— begin Available data —

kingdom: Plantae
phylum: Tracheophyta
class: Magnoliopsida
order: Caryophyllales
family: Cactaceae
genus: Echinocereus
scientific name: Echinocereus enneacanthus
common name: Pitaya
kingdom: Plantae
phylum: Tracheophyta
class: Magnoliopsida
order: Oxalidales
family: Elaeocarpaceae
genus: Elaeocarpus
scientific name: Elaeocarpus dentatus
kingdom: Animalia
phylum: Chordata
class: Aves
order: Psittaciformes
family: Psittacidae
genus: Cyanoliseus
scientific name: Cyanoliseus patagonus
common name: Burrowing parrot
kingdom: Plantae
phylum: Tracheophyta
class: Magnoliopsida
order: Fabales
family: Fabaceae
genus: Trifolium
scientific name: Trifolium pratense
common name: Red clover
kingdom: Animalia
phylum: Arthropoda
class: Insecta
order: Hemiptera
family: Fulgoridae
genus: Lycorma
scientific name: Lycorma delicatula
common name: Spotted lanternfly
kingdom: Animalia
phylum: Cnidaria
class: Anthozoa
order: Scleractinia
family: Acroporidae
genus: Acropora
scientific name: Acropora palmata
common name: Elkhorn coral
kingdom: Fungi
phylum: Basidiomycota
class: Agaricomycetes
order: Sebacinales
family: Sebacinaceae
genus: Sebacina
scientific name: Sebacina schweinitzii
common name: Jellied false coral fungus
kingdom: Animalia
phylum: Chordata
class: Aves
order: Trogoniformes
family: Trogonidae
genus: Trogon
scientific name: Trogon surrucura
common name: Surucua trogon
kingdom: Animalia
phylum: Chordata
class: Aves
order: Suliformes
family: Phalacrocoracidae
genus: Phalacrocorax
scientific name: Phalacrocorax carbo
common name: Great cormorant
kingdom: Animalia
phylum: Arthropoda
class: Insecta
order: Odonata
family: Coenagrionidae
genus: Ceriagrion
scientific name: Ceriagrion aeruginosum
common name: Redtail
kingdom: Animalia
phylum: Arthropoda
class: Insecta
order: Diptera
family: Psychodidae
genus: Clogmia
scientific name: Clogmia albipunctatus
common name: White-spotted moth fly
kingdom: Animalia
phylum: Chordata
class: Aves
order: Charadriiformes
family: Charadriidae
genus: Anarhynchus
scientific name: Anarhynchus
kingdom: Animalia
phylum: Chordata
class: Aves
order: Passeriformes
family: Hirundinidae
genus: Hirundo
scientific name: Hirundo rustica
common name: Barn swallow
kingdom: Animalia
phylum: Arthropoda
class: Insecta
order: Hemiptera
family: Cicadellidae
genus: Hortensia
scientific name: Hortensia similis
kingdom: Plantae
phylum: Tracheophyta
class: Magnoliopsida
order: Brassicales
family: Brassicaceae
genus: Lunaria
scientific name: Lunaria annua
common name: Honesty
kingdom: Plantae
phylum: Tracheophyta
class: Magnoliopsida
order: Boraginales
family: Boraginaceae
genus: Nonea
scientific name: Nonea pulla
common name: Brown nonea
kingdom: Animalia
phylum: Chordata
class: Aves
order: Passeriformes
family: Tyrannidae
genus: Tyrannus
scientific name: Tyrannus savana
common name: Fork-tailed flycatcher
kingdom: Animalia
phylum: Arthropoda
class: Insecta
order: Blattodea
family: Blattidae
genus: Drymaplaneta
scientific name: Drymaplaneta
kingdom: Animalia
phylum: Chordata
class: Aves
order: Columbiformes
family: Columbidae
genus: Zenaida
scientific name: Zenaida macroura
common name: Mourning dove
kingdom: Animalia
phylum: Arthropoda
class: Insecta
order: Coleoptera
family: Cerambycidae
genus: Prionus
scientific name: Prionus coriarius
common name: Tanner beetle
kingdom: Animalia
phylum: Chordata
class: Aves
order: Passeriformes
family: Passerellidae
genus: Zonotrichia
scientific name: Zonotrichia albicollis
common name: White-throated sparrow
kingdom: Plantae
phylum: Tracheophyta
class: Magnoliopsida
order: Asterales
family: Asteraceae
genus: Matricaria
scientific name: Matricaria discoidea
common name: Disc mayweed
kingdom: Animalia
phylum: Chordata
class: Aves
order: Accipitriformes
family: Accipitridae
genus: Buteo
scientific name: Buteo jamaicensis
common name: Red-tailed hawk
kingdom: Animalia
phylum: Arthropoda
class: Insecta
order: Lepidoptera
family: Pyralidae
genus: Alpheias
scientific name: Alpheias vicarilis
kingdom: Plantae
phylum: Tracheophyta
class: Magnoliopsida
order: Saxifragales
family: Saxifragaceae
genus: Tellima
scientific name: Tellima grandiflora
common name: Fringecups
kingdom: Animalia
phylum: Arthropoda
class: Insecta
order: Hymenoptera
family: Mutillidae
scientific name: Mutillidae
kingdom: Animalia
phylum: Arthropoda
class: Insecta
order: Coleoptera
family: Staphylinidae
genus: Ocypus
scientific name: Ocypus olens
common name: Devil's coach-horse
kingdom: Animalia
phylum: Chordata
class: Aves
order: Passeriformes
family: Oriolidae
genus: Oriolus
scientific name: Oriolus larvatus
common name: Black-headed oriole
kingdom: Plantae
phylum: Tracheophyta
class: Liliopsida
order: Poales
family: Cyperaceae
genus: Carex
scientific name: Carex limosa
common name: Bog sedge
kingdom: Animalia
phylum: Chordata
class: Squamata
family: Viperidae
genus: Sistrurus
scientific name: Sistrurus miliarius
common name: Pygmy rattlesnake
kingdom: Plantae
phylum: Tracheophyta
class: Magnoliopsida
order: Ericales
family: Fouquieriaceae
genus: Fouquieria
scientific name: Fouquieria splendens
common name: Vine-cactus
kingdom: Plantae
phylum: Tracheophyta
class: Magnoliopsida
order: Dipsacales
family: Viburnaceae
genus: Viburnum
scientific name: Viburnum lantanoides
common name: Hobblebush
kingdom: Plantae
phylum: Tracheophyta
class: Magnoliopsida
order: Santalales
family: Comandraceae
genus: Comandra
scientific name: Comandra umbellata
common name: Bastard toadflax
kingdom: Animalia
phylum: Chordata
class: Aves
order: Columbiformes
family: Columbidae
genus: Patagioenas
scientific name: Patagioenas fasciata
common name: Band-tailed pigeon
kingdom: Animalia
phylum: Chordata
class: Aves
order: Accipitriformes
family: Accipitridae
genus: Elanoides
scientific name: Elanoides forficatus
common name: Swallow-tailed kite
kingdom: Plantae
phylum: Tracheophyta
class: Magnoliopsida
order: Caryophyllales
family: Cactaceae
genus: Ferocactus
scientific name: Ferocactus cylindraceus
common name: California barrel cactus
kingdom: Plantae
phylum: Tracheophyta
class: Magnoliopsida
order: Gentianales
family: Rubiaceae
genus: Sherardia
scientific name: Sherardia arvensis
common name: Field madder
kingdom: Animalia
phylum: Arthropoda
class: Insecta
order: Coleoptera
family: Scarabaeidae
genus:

— end Available data —

# Aim
Reproduce every line of the items above, word for word and in the same order.

# Completed task
kingdom: Plantae
phylum: Tracheophyta
class: Magnoliopsida
order: Caryophyllales
family: Cactaceae
genus: Echinocereus
scientific name: Echinocereus enneacanthus
common name: Pitaya
kingdom: Plantae
phylum: Tracheophyta
class: Magnoliopsida
order: Oxalidales
family: Elaeocarpaceae
genus: Elaeocarpus
scientific name: Elaeocarpus dentatus
kingdom: Animalia
phylum: Chordata
class: Aves
order: Psittaciformes
family: Psittacidae
genus: Cyanoliseus
scientific name: Cyanoliseus patagonus
common name: Burrowing parrot
kingdom: Plantae
phylum: Tracheophyta
class: Magnoliopsida
order: Fabales
family: Fabaceae
genus: Trifolium
scientific name: Trifolium pratense
common name: Red clover
kingdom: Animalia
phylum: Arthropoda
class: Insecta
order: Hemiptera
family: Fulgoridae
genus: Lycorma
scientific name: Lycorma delicatula
common name: Spotted lanternfly
kingdom: Animalia
phylum: Cnidaria
class: Anthozoa
order: Scleractinia
family: Acroporidae
genus: Acropora
scientific name: Acropora palmata
common name: Elkhorn coral
kingdom: Fungi
phylum: Basidiomycota
class: Agaricomycetes
order: Sebacinales
family: Sebacinaceae
genus: Sebacina
scientific name: Sebacina schweinitzii
common name: Jellied false coral fungus
kingdom: Animalia
phylum: Chordata
class: Aves
order: Trogoniformes
family: Trogonidae
genus: Trogon
scientific name: Trogon surrucura
common name: Surucua trogon
kingdom: Animalia
phylum: Chordata
class: Aves
order: Suliformes
family: Phalacrocoracidae
genus: Phalacrocorax
scientific name: Phalacrocorax carbo
common name: Great cormorant
kingdom: Animalia
phylum: Arthropoda
class: Insecta
order: Odonata
family: Coenagrionidae
genus: Ceriagrion
scientific name: Ceriagrion aeruginosum
common name: Redtail
kingdom: Animalia
phylum: Arthropoda
class: Insecta
order: Diptera
family: Psychodidae
genus: Clogmia
scientific name: Clogmia albipunctatus
common name: White-spotted moth fly
kingdom: Animalia
phylum: Chordata
class: Aves
order: Charadriiformes
family: Charadriidae
genus: Anarhynchus
scientific name: Anarhynchus
kingdom: Animalia
phylum: Chordata
class: Aves
order: Passeriformes
family: Hirundinidae
genus: Hirundo
scientific name: Hirundo rustica
common name: Barn swallow
kingdom: Animalia
phylum: Arthropoda
class: Insecta
order: Hemiptera
family: Cicadellidae
genus: Hortensia
scientific name: Hortensia similis
kingdom: Plantae
phylum: Tracheophyta
class: Magnoliopsida
order: Brassicales
family: Brassicaceae
genus: Lunaria
scientific name: Lunaria annua
common name: Honesty
kingdom: Plantae
phylum: Tracheophyta
class: Magnoliopsida
order: Boraginales
family: Boraginaceae
genus: Nonea
scientific name: Nonea pulla
common name: Brown nonea
kingdom: Animalia
phylum: Chordata
class: Aves
order: Passeriformes
family: Tyrannidae
genus: Tyrannus
scientific name: Tyrannus savana
common name: Fork-tailed flycatcher
kingdom: Animalia
phylum: Arthropoda
class: Insecta
order: Blattodea
family: Blattidae
genus: Drymaplaneta
scientific name: Drymaplaneta
kingdom: Animalia
phylum: Chordata
class: Aves
order: Columbiformes
family: Columbidae
genus: Zenaida
scientific name: Zenaida macroura
common name: Mourning dove
kingdom: Animalia
phylum: Arthropoda
class: Insecta
order: Coleoptera
family: Cerambycidae
genus: Prionus
scientific name: Prionus coriarius
common name: Tanner beetle
kingdom: Animalia
phylum: Chordata
class: Aves
order: Passeriformes
family: Passerellidae
genus: Zonotrichia
scientific name: Zonotrichia albicollis
common name: White-throated sparrow
kingdom: Plantae
phylum: Tracheophyta
class: Magnoliopsida
order: Asterales
family: Asteraceae
genus: Matricaria
scientific name: Matricaria discoidea
common name: Disc mayweed
kingdom: Animalia
phylum: Chordata
class: Aves
order: Accipitriformes
family: Accipitridae
genus: Buteo
scientific name: Buteo jamaicensis
common name: Red-tailed hawk
kingdom: Animalia
phylum: Arthropoda
class: Insecta
order: Lepidoptera
family: Pyralidae
genus: Alpheias
scientific name: Alpheias vicarilis
kingdom: Plantae
phylum: Tracheophyta
class: Magnoliopsida
order: Saxifragales
family: Saxifragaceae
genus: Tellima
scientific name: Tellima grandiflora
common name: Fringecups
kingdom: Animalia
phylum: Arthropoda
class: Insecta
order: Hymenoptera
family: Mutillidae
scientific name: Mutillidae
kingdom: Animalia
phylum: Arthropoda
class: Insecta
order: Coleoptera
family: Staphylinidae
genus: Ocypus
scientific name: Ocypus olens
common name: Devil's coach-horse
kingdom: Animalia
phylum: Chordata
class: Aves
order: Passeriformes
family: Oriolidae
genus: Oriolus
scientific name: Oriolus larvatus
common name: Black-headed oriole
kingdom: Plantae
phylum: Tracheophyta
class: Liliopsida
order: Poales
family: Cyperaceae
genus: Carex
scientific name: Carex limosa
common name: Bog sedge
kingdom: Animalia
phylum: Chordata
class: Squamata
family: Viperidae
genus: Sistrurus
scientific name: Sistrurus miliarius
common name: Pygmy rattlesnake
kingdom: Plantae
phylum: Tracheophyta
class: Magnoliopsida
order: Ericales
family: Fouquieriaceae
genus: Fouquieria
scientific name: Fouquieria splendens
common name: Vine-cactus
kingdom: Plantae
phylum: Tracheophyta
class: Magnoliopsida
order: Dipsacales
family: Viburnaceae
genus: Viburnum
scientific name: Viburnum lantanoides
common name: Hobblebush
kingdom: Plantae
phylum: Tracheophyta
class: Magnoliopsida
order: Santalales
family: Comandraceae
genus: Comandra
scientific name: Comandra umbellata
common name: Bastard toadflax
kingdom: Animalia
phylum: Chordata
class: Aves
order: Columbiformes
family: Columbidae
genus: Patagioenas
scientific name: Patagioenas fasciata
common name: Band-tailed pigeon
kingdom: Animalia
phylum: Chordata
class: Aves
order: Accipitriformes
family: Accipitridae
genus: Elanoides
scientific name: Elanoides forficatus
common name: Swallow-tailed kite
kingdom: Plantae
phylum: Tracheophyta
class: Magnoliopsida
order: Caryophyllales
family: Cactaceae
genus: Ferocactus
scientific name: Ferocactus cylindraceus
common name: California barrel cactus
kingdom: Plantae
phylum: Tracheophyta
class: Magnoliopsida
order: Gentianales
family: Rubiaceae
genus: Sherardia
scientific name: Sherardia arvensis
common name: Field madder
kingdom: Animalia
phylum: Arthropoda
class: Insecta
order: Coleoptera
family: Scarabaeidae
genus:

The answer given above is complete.